§ TEXTO PARA ANÁLISE
■ ■ ■ ■ ■

Este Blog retratará o descaso com a Defesa Civil no Brasil; a falta de políticas específicas; o sucateamento dos Corpos de Bombeiros; os salários baixos; a legislação ambiental benevolente; a negligência na fiscalização; os desvios de donativos e recursos; os saques; a corrupção; a improbidade; o crime organizado e a inoperância dos instrumentos de prevenção, controle e contenção. Resta o sofrimento das comunidades atingidas, a solidariedade consciente e o heroísmo daqueles que arriscam a vida e suportam salários miseráveis e péssimas condições de trabalho no enfrentamento das calamidades e sinistros que assolam o povo brasileiro.

domingo, 29 de setembro de 2013

É POSSÍVEL EVITAR AS TRAGÉDIAS. POR QUE O BRASIL NÃO FAZ ISSO?

REVISTA ISTO É N° Edição: 2289 | 27.Set.13


É possível evitar

Tragédias provocadas por fenômenos como o tornado em São Paulo e as chuvas no Sul do País poderiam ser contidas com mais radares meteorológicos e um sistema eficiente de retirada da população das zonas de risco. Por que o Brasil não faz isso?

■ ■ ■ ■ ■

§ MATERIAL APRESENTADO
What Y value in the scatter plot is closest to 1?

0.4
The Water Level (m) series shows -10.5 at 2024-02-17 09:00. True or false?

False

■ ■ ■ ■ ■

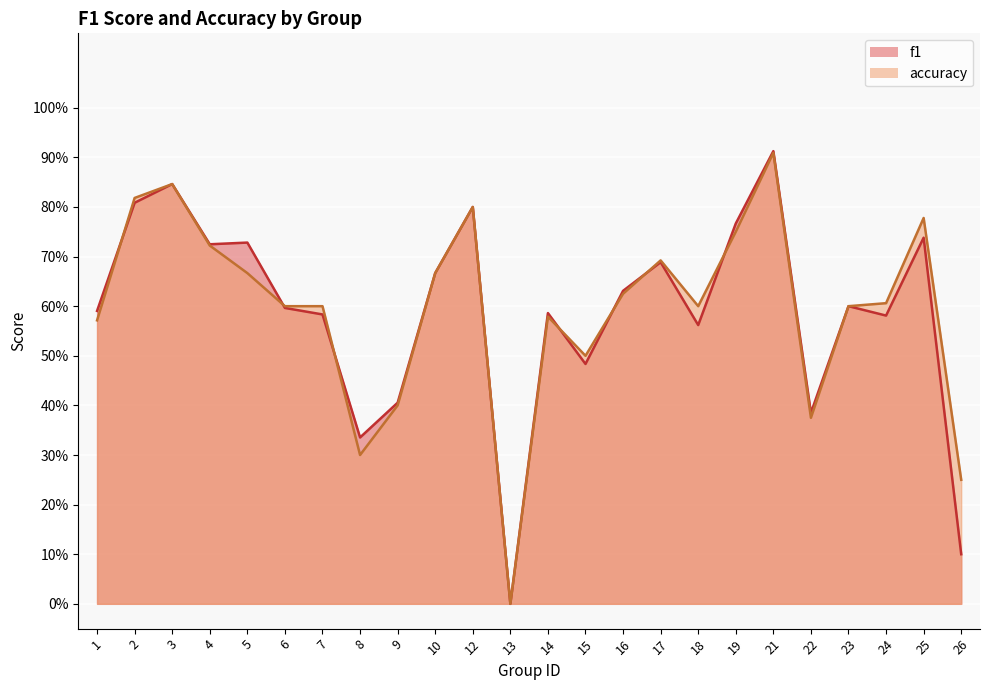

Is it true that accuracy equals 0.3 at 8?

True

■ ■ ■ ■ ■

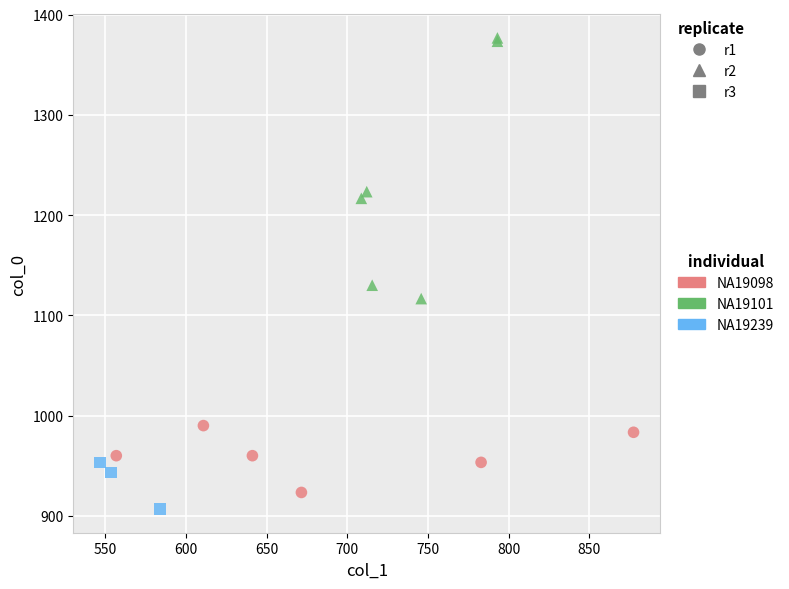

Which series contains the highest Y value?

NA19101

■ ■ ■ ■ ■

§ OBJETIVO DO EXERCÍCIO
Reproduza sem alterações o trecho do texto sobre a Defesa Civil que vai de "Tragédias provocadas por" até "risco. Por que o Brasil não faz isso?", incluindo essas palavras. O material não tem papel nesta tarefa.

§ SOLUÇÃO DA TAREFA
Tragédias provocadas por fenômenos como o tornado em São Paulo e as chuvas no Sul do País poderiam ser contidas com mais radares meteorológicos e um sistema eficiente de retirada da população das zonas de risco. Por que o Brasil não faz isso?